WORK ORDER:
Your reply should consist of the entries, copied exactly and stripped of images.
(Beginning of PROVIDED DATA)
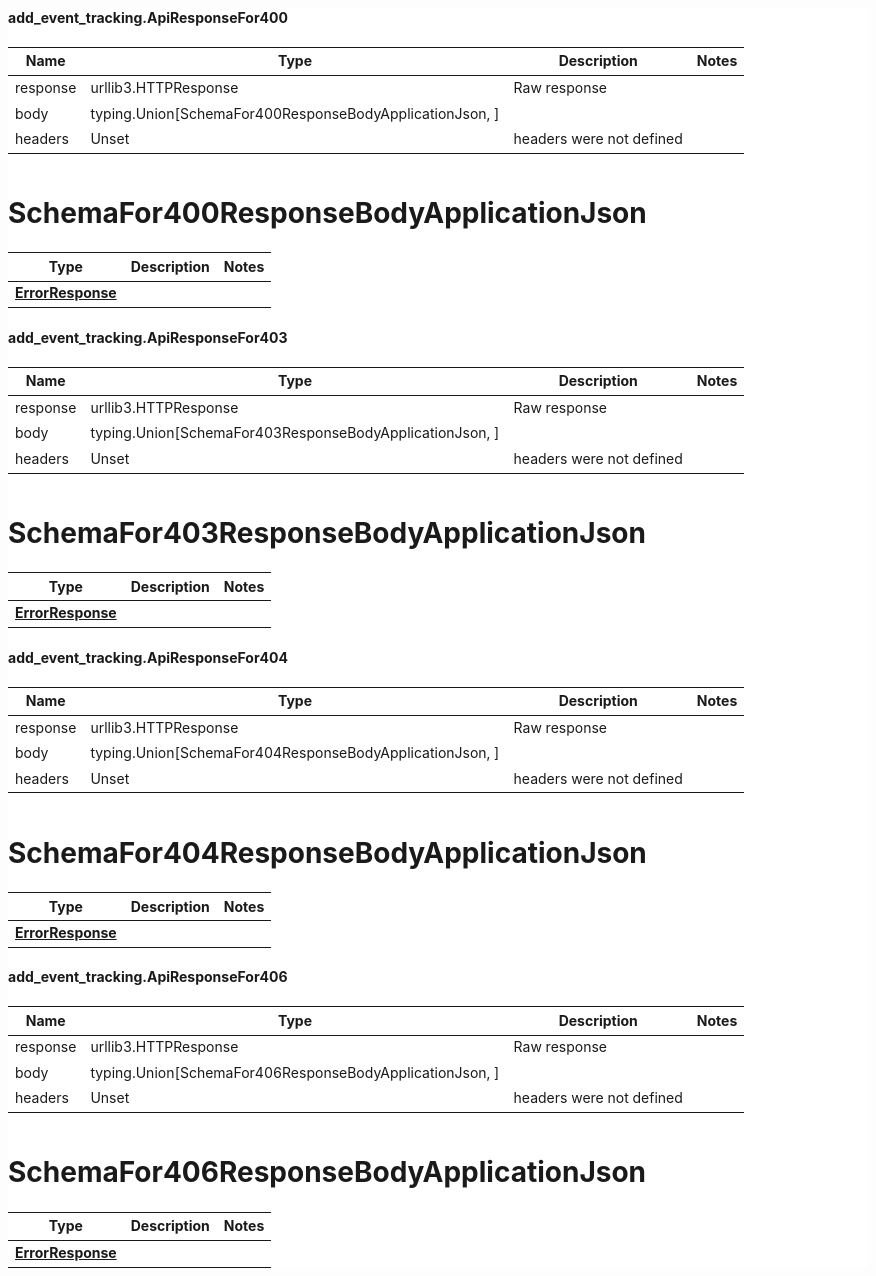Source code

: 
#### add_event_tracking.ApiResponseFor400
Name | Type | Description  | Notes
------------- | ------------- | ------------- | -------------
response | urllib3.HTTPResponse | Raw response |
body | typing.Union[SchemaFor400ResponseBodyApplicationJson, ] |  |
headers | Unset | headers were not defined |

# SchemaFor400ResponseBodyApplicationJson
Type | Description  | Notes
------------- | ------------- | -------------
[**ErrorResponse**](../../models/ErrorResponse.md) |  | 


#### add_event_tracking.ApiResponseFor403
Name | Type | Description  | Notes
------------- | ------------- | ------------- | -------------
response | urllib3.HTTPResponse | Raw response |
body | typing.Union[SchemaFor403ResponseBodyApplicationJson, ] |  |
headers | Unset | headers were not defined |

# SchemaFor403ResponseBodyApplicationJson
Type | Description  | Notes
------------- | ------------- | -------------
[**ErrorResponse**](../../models/ErrorResponse.md) |  | 


#### add_event_tracking.ApiResponseFor404
Name | Type | Description  | Notes
------------- | ------------- | ------------- | -------------
response | urllib3.HTTPResponse | Raw response |
body | typing.Union[SchemaFor404ResponseBodyApplicationJson, ] |  |
headers | Unset | headers were not defined |

# SchemaFor404ResponseBodyApplicationJson
Type | Description  | Notes
------------- | ------------- | -------------
[**ErrorResponse**](../../models/ErrorResponse.md) |  | 


#### add_event_tracking.ApiResponseFor406
Name | Type | Description  | Notes
------------- | ------------- | ------------- | -------------
response | urllib3.HTTPResponse | Raw response |
body | typing.Union[SchemaFor406ResponseBodyApplicationJson, ] |  |
headers | Unset | headers were not defined |

# SchemaFor406ResponseBodyApplicationJson
Type | Description  | Notes
------------- | ------------- | -------------
[**ErrorResponse**](../../models/ErrorResponse.md) |  |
(End of PROVIDED DATA)
TASK SOLUTION:
Source code

: 
#### add_event_tracking.ApiResponseFor400
Name | Type | Description  | Notes
------------- | ------------- | ------------- | -------------
response | urllib3.HTTPResponse | Raw response |
body | typing.Union[SchemaFor400ResponseBodyApplicationJson, ] |  |
headers | Unset | headers were not defined |

# SchemaFor400ResponseBodyApplicationJson
Type | Description  | Notes
------------- | ------------- | -------------
[**ErrorResponse**](../../models/ErrorResponse.md) |  | 


#### add_event_tracking.ApiResponseFor403
Name | Type | Description  | Notes
------------- | ------------- | ------------- | -------------
response | urllib3.HTTPResponse | Raw response |
body | typing.Union[SchemaFor403ResponseBodyApplicationJson, ] |  |
headers | Unset | headers were not defined |

# SchemaFor403ResponseBodyApplicationJson
Type | Description  | Notes
------------- | ------------- | -------------
[**ErrorResponse**](../../models/ErrorResponse.md) |  | 


#### add_event_tracking.ApiResponseFor404
Name | Type | Description  | Notes
------------- | ------------- | ------------- | -------------
response | urllib3.HTTPResponse | Raw response |
body | typing.Union[SchemaFor404ResponseBodyApplicationJson, ] |  |
headers | Unset | headers were not defined |

# SchemaFor404ResponseBodyApplicationJson
Type | Description  | Notes
------------- | ------------- | -------------
[**ErrorResponse**](../../models/ErrorResponse.md) |  | 


#### add_event_tracking.ApiResponseFor406
Name | Type | Description  | Notes
------------- | ------------- | ------------- | -------------
response | urllib3.HTTPResponse | Raw response |
body | typing.Union[SchemaFor406ResponseBodyApplicationJson, ] |  |
headers | Unset | headers were not defined |

# SchemaFor406ResponseBodyApplicationJson
Type | Description  | Notes
------------- | ------------- | -------------
[**ErrorResponse**](../../models/ErrorResponse.md) |  |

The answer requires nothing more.